Une fois que les buveurs de café ont compris que les baristas exigeaient leurs noms, une vague de protestations s'est déclenchée dans les médias sociaux, lancée par les gens dont les noms étaient mal orthographiés. Certes, la file d'attente s’allongerait si, à chaque commande, qu'on vous demandait comment épeler votre nom – « L’écrivez-vous avec un I? » Une théorie circule, selon laquelle ces fautes d’orthographe seraient en fait intentionnelles. Une façon d’inciter la clientèle à publier une photo de leur tasse de café sur les médias sociaux, en se plaignant que leur barista ignore comme épeler Bob, ou quel qu’autre nom « courant ».

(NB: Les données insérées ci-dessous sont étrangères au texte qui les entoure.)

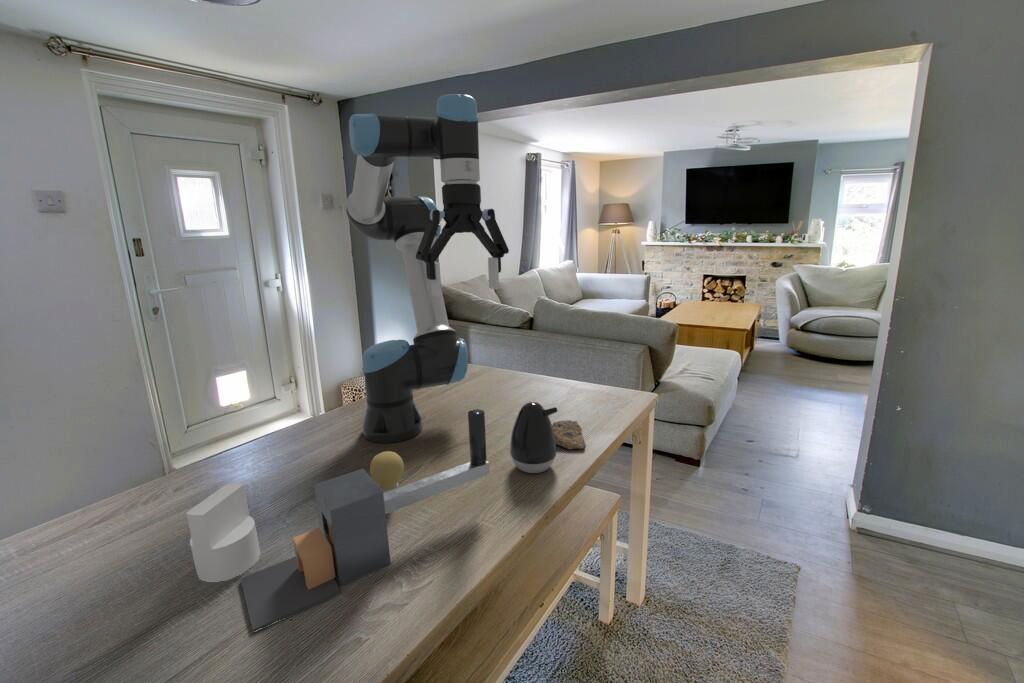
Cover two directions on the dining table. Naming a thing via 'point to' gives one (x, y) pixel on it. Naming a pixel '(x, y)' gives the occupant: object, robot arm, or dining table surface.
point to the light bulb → (387, 470)
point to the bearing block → (353, 524)
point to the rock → (568, 434)
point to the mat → (281, 593)
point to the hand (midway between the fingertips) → (466, 292)
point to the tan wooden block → (314, 557)
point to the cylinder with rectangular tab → (223, 534)
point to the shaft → (449, 477)
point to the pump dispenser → (533, 439)
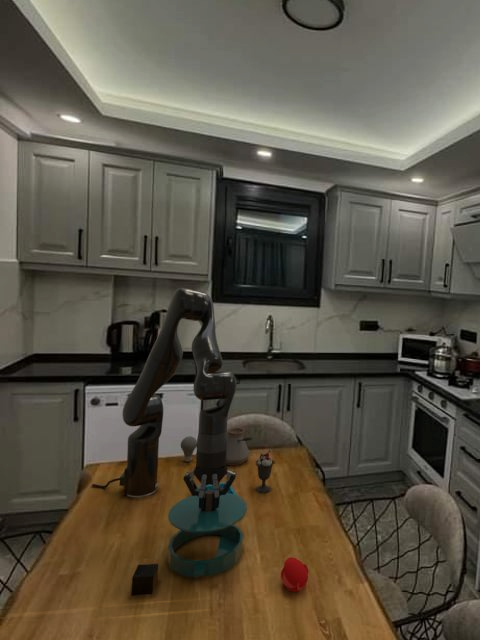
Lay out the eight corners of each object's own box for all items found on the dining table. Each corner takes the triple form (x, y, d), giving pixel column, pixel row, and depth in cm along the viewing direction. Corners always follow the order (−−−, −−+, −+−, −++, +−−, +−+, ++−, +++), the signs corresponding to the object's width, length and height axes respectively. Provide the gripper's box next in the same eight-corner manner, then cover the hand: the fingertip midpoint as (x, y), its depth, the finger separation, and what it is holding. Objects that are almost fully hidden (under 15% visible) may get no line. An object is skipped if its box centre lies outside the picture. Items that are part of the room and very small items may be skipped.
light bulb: (199, 460, 174) (200, 436, 173) (188, 465, 168) (189, 440, 167) (187, 457, 175) (188, 433, 175) (176, 462, 170) (177, 437, 169)
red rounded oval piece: (313, 587, 107) (315, 564, 107) (294, 599, 103) (296, 575, 102) (294, 571, 113) (295, 549, 112) (275, 581, 108) (276, 559, 108)
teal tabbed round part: (156, 589, 102) (157, 571, 102) (178, 531, 126) (179, 516, 125) (238, 583, 107) (239, 566, 106) (245, 528, 130) (245, 514, 130)
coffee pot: (215, 458, 176) (217, 423, 175) (242, 453, 183) (244, 419, 182) (234, 479, 160) (237, 440, 158) (264, 473, 167) (266, 435, 166)
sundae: (270, 494, 151) (273, 453, 150) (251, 492, 151) (253, 451, 150) (275, 485, 158) (277, 446, 156) (256, 484, 158) (259, 444, 156)
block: (131, 597, 99) (131, 577, 99) (137, 584, 103) (138, 564, 103) (152, 596, 100) (153, 576, 100) (157, 582, 105) (158, 563, 104)
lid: (159, 537, 103) (160, 513, 103) (177, 496, 122) (178, 476, 122) (244, 532, 108) (245, 509, 107) (248, 494, 127) (250, 474, 126)
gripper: (240, 441, 119) (237, 501, 120) (186, 441, 116) (183, 503, 117) (238, 452, 112) (234, 515, 113) (180, 452, 108) (177, 518, 110)
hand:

Quoi qu'il en soit, une fois que vous avez donné votre nom à votre barista (et à toutes les oreilles indiscrètes dans la file d'attente), vous fournissez une information plutôt personnelle à des entités inconnues. Peut-être vous dites-vous que ce n’est pas si grave, alors que vous attendez votre latte-vanille-sans-sucre-avec-lait-écrémé, mais le fait de fournir quelque information qui puisse vous identifier personnellement pourrait au final se retourner contre vous.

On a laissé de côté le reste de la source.